JavaScript Patterns 1 Introduction

1.1 Pattern

"theme of recurring events or objects… it can be a template or model which can be used to generate things" (http://en.wikipedia.org/wiki/Pattern).

• Design patterns - Elements of Reusable Object-Oriented Software.

• Coding patterns - JavaScript-specific patterns and good practices related to the unique features of the language, such as the various uses of functions.

• Antipatterns - An antipattern is not the same as a bug or a coding error; it's just a common approach that causes more problems than it solves.

1.2 JavaScript: Concepts

None-Objects: Primitive types - number, string, boolean, null, and undefined  

1.2.1 Object- Oriented

Activation Object which is a global object which has attributes.  

Object: a collection of named properties, a list of key-value pairs. Some properties could be functions.  

Objects types

  1. Native

    Described in the ECMAScript standard

  2. Host

    Defined by the host environment (for example, the browser environment, e.g. window and all the DOM object) .  

Objects can also be categorized by:

  1. Build-in (e.g. Array, Date).
  2. User-defined (e.g. var o ={}).

   

1.2.2 No Classes

There are no long parent-child inheritance chains.

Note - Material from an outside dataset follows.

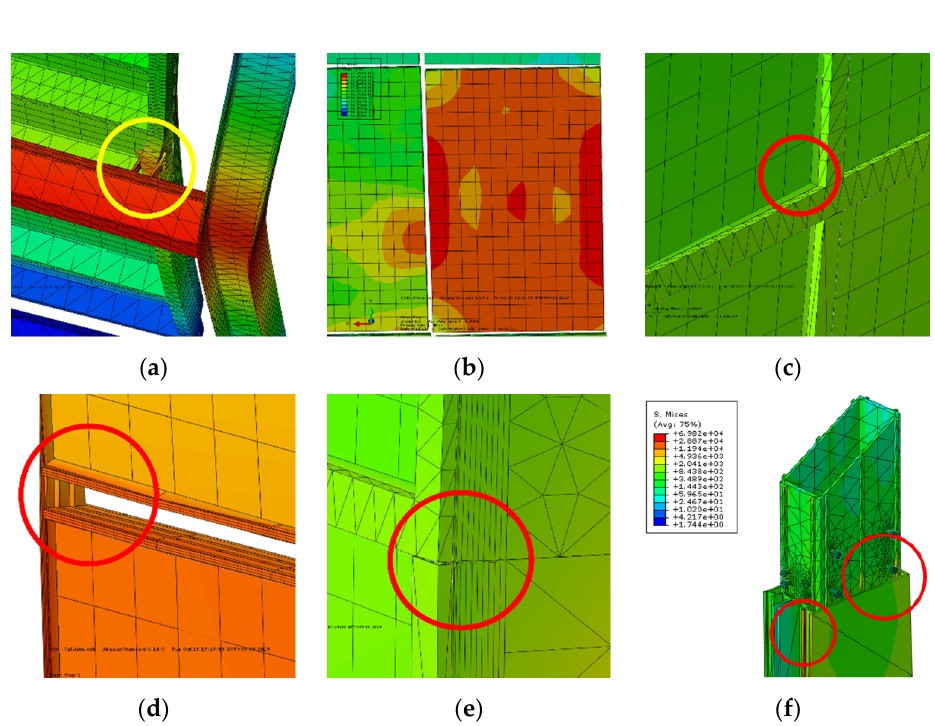
Figure 19. Major vulnerabilities of conventional curtain wall simulation: ( a ) mullion-to-fastener con- nection twist; ( b ) stress concentration on the edge of the glass; ( c ) aluminum frame fallout from the glass; ( d ) gasket twist; ( e ) expansion joint detachment; ( f ) stress concentration at expansion joint connection.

There are no classes and object composition is what you do anyway.  

1.2.3 Prototypes

prototype is an object (not a class or anything special) and every function has a prototype property.  

1.2.4 Environment

  1. Browser patterns
  2. Practical applications of a pattern

1.3 ECMAScript 5

Strict mode - for backward compatible.

function my() {

"use strict";

// rest of the function...

}

This means the code in the function is executed in the strict subset of the language. For older browsers this is just a string not assigned to any variable, so it's not used, and yet it's not an error.  

In this sense ES5 is a transitional version—developers are encouraged, but not forced, to write code that works in strict mode.  

 

Principle on writing code under strict mode

• Ensuring the offered code samples will not raise errors in strict mode

• Avoiding and pointing out deprecated constructs such as arguments.callee

• Calling out ES3 patterns that have ES5 built-in equivalents such as Object.create()

   

1.4 JSLint - A kind of tool for grammar check.